I tis going to need at least three or four battery sets over 20 years as no current battery has an indefinite shelf life once installed, even if not ridden.
Maybe, or maybe not. We shouldn't be talking about shelf life, which means no recharging, and will kill from self discharge. Anything suffers from neglect. Similarly if we are recharging every day, or two or three times a day, lifetime will again be relatively short. But a usage scenario that draws the battery down to 30% and charges to 80% could last much longer. Folks who ride 50 miles a week, at low average speeds, (like my commuting scenario), might only need to recharge 60 times a year. Depending on the temperature of my garage, that battery might last an impressively long time. Probably not the 1000 recharge cycles / 60 recharges/ year = 16 years, but perhaps.

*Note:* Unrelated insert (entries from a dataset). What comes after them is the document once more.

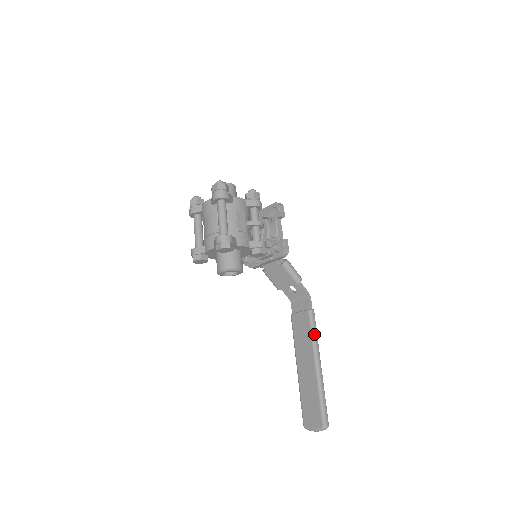
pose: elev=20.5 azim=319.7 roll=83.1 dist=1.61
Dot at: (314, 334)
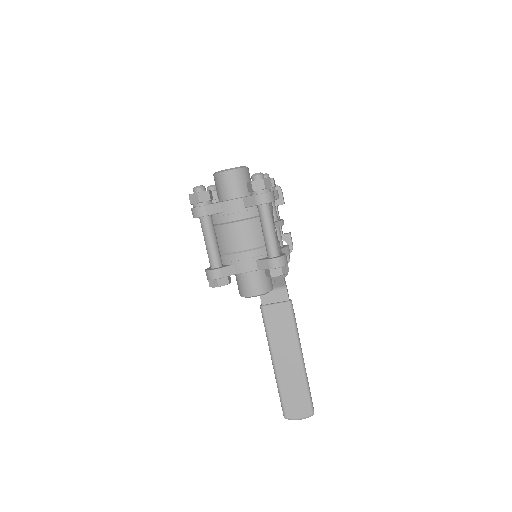
Dot at: (296, 327)
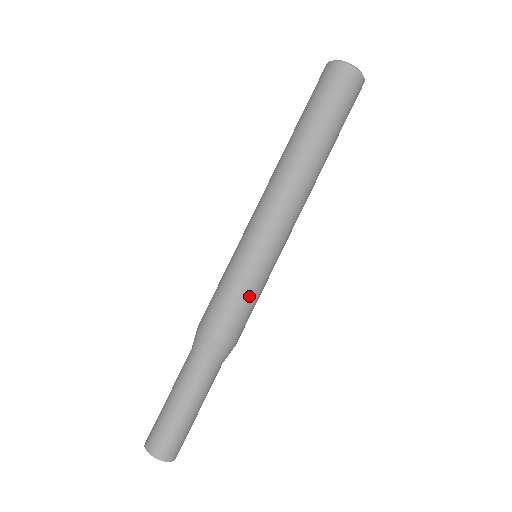
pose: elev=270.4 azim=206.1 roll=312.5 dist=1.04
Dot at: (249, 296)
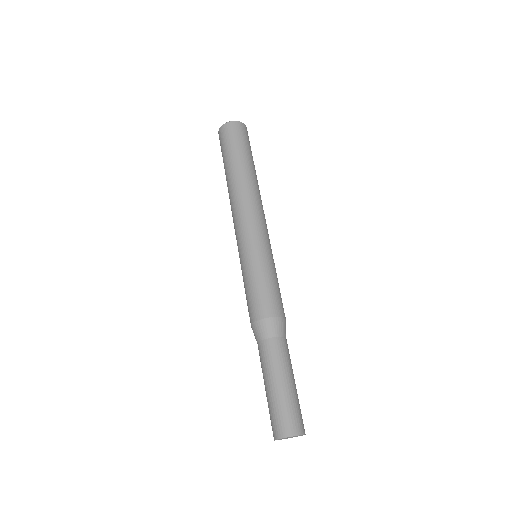
Dot at: (277, 279)
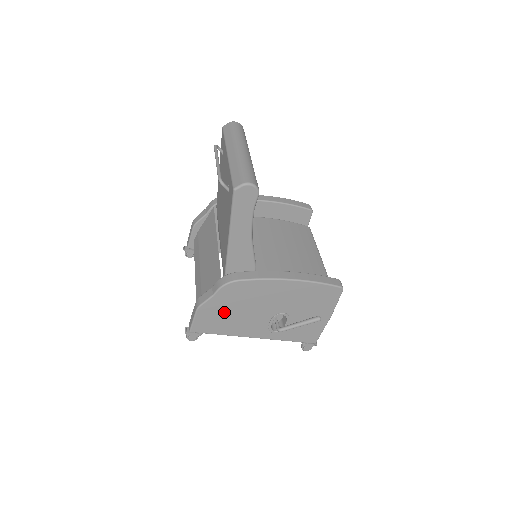
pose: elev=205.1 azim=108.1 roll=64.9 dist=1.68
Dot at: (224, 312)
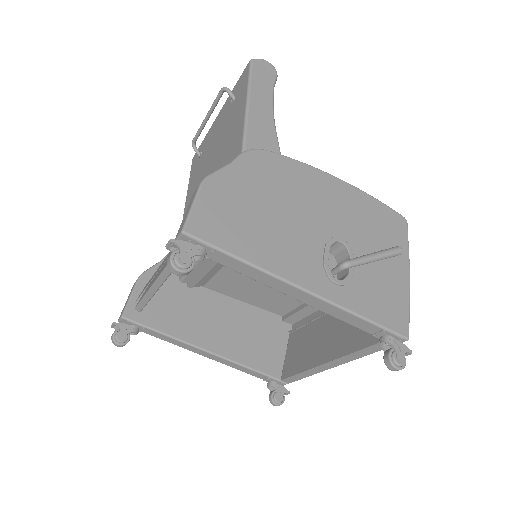
Dot at: (248, 204)
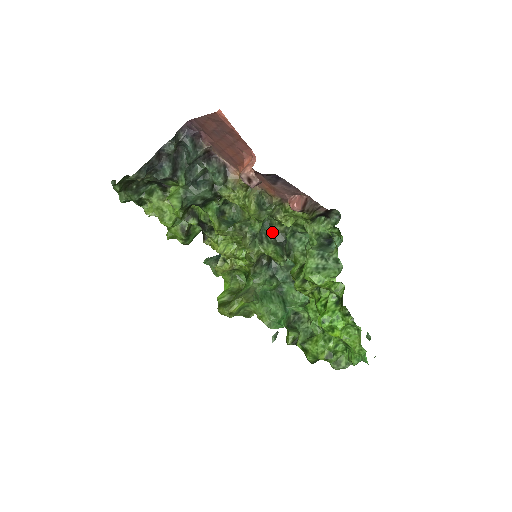
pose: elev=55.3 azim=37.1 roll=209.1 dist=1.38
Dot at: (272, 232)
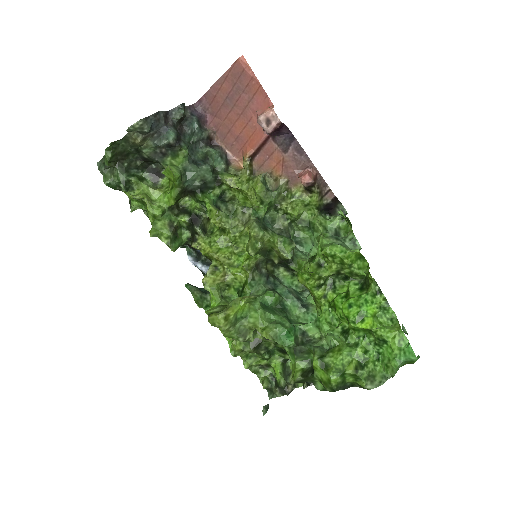
Dot at: (274, 229)
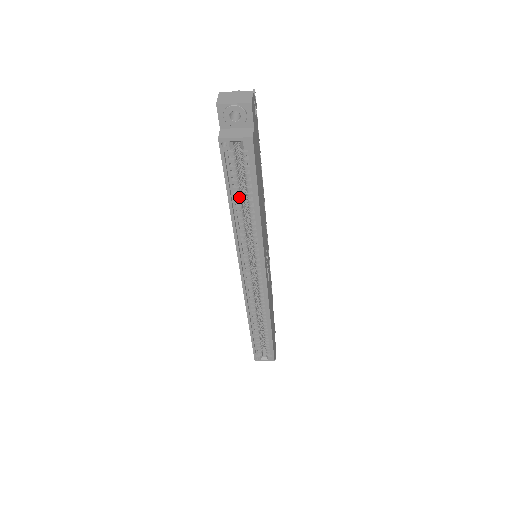
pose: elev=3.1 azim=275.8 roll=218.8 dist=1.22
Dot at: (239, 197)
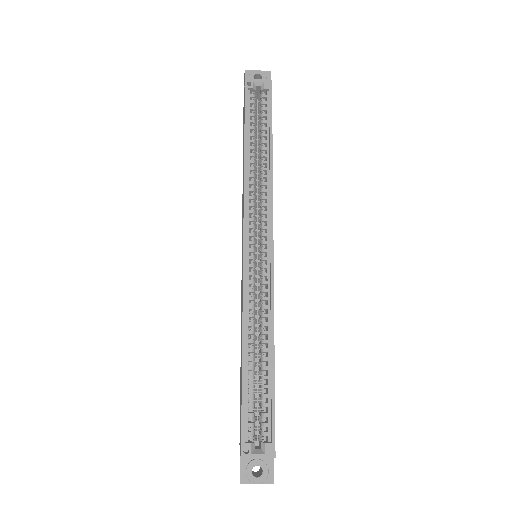
Dot at: (254, 138)
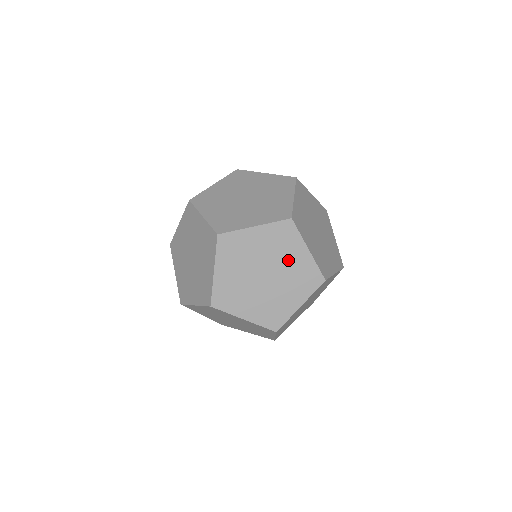
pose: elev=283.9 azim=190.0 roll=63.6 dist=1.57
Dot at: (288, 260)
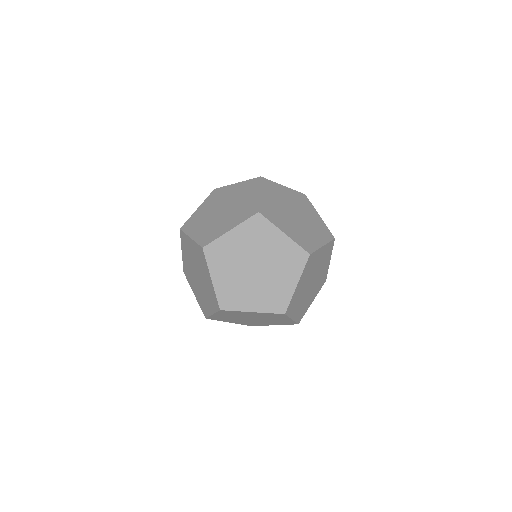
Dot at: (279, 276)
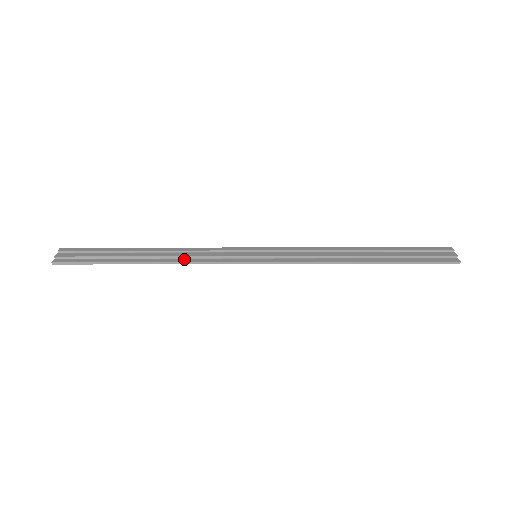
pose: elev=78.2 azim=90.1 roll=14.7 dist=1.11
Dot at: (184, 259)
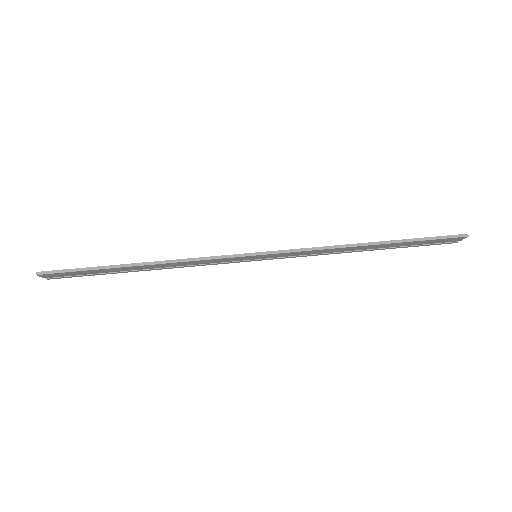
Dot at: (180, 261)
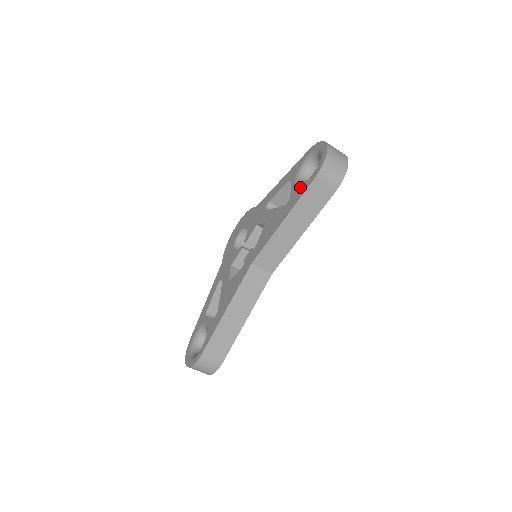
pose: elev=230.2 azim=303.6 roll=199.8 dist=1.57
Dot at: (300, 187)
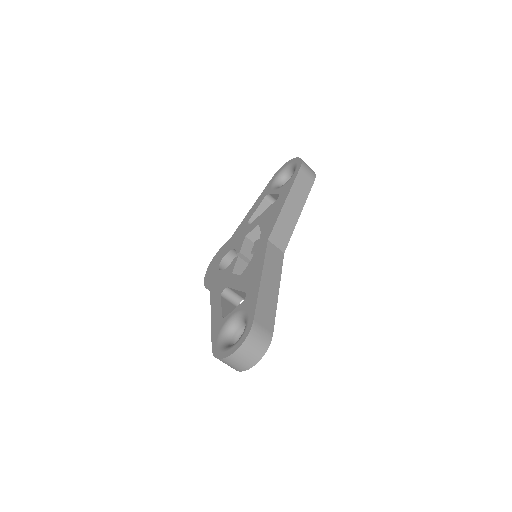
Dot at: (287, 182)
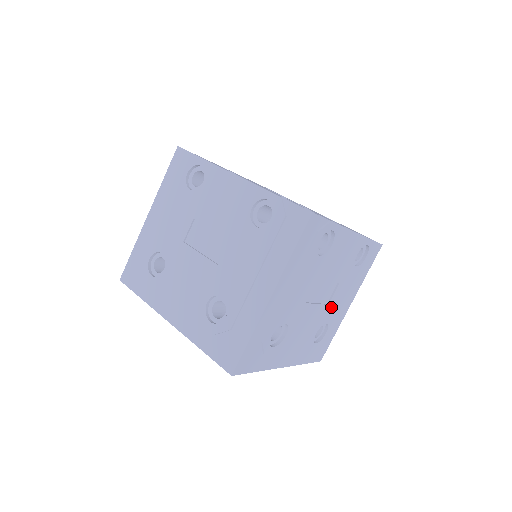
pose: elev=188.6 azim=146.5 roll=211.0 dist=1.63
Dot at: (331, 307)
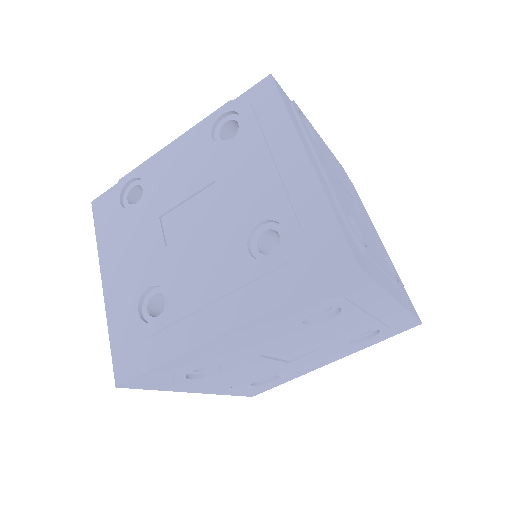
Dot at: (372, 232)
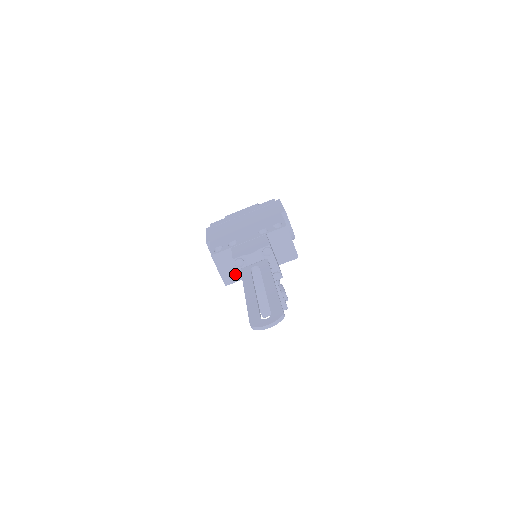
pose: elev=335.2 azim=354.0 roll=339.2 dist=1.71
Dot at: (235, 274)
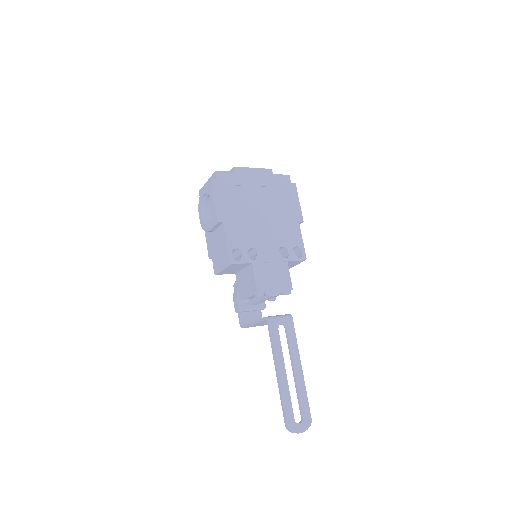
Dot at: (232, 272)
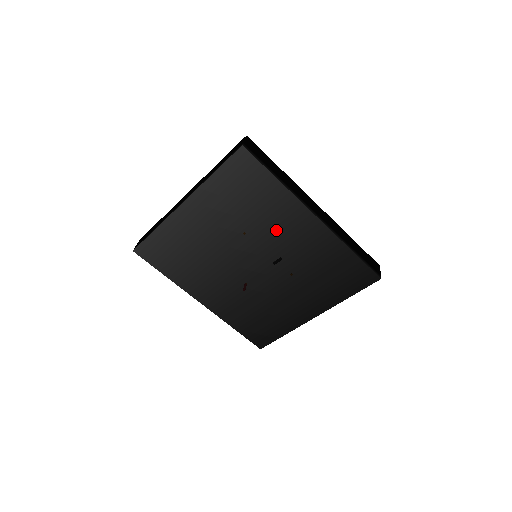
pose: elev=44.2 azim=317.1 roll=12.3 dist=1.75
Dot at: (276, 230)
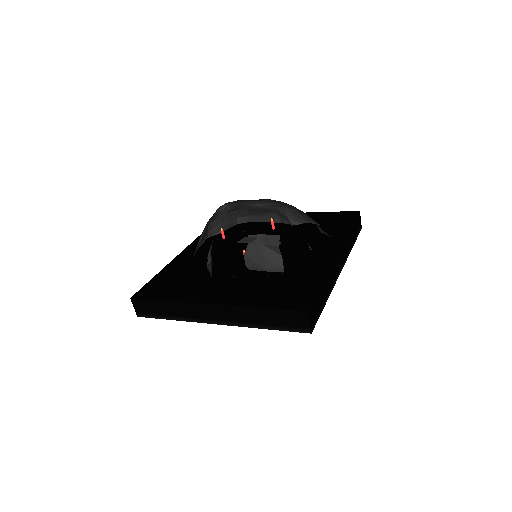
Dot at: occluded
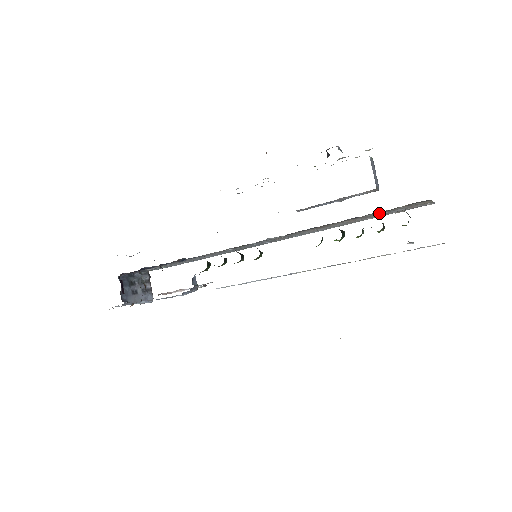
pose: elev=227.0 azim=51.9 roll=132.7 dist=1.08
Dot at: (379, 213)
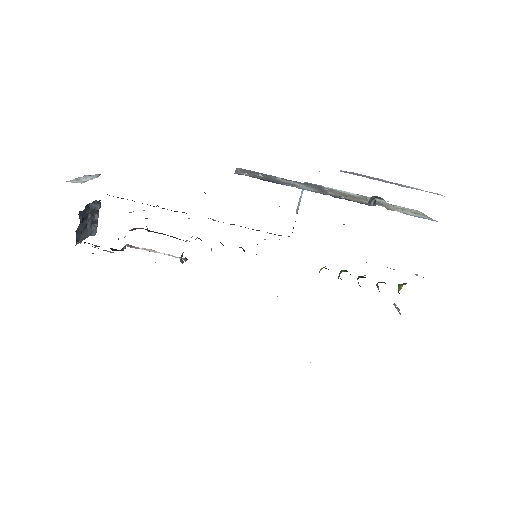
Dot at: occluded
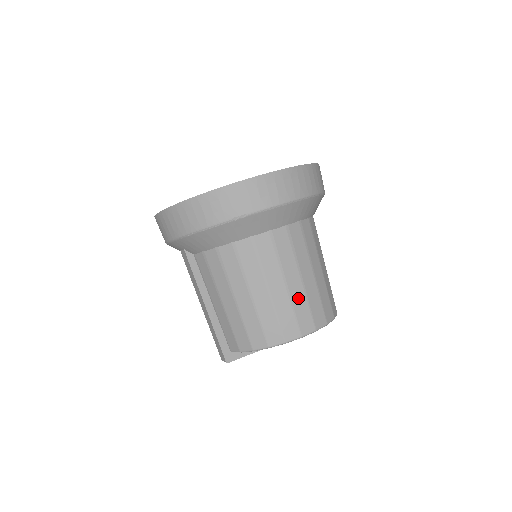
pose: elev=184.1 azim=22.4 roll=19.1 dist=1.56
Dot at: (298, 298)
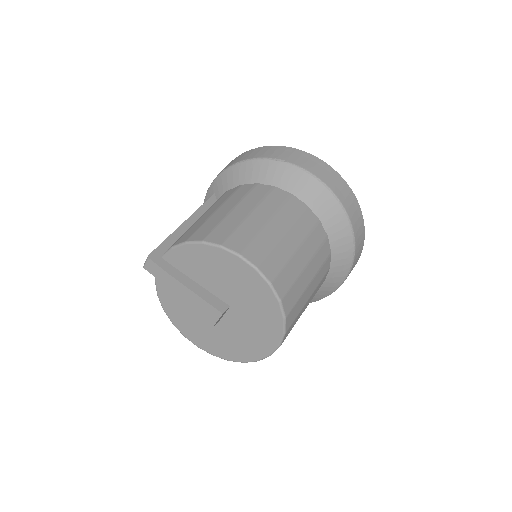
Dot at: (268, 237)
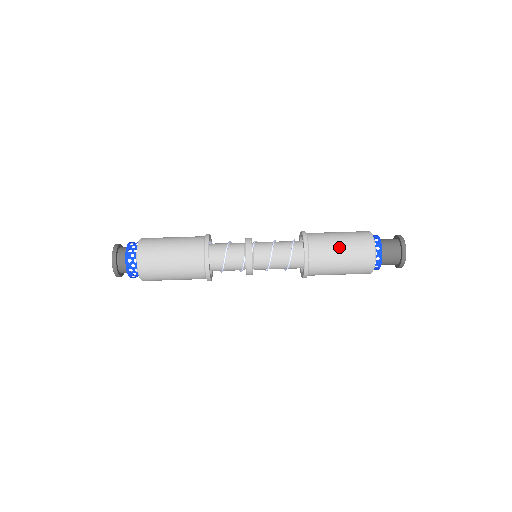
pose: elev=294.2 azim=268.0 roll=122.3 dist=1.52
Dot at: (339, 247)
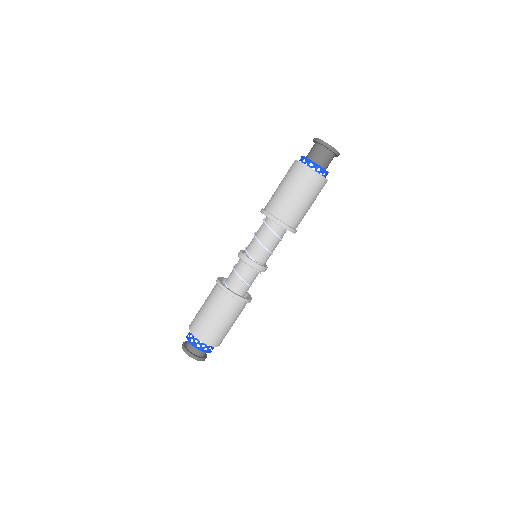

Industry standards say that batteries are officially dead when they can only be charged to 80% of their rated capacity. I bet there are a heck of a lot of gas powered motos out on the streets that, due to voluntary modifications, age and/or neglect, can't achieve 80% of factory claimed fuel tank range. We just fill them up more often. This is how a lot of us treat our cell phones, and laptops, they don't get new battery, they spend more time being charged
At least one person, much more educated than me, thinks that we can expect much more life from our LI-ion batteries, up to 20 years:
https://insideevs.com/news/317649/expert-what-you-know-about-lithium-batteries-is-wrong-can-last-up-to-20-years/I've got an old sealed lead acid car battery in utility service, that if it isn't already that age, is approaching 20. I'm sensitive to its needs and it does what I ask it to do, standing in for moto batteries on bikes being serviced, jumping cars, running an inverter, whatever needs doing. It gets re-charged when it needs it, a period that can be measured in weeks or months.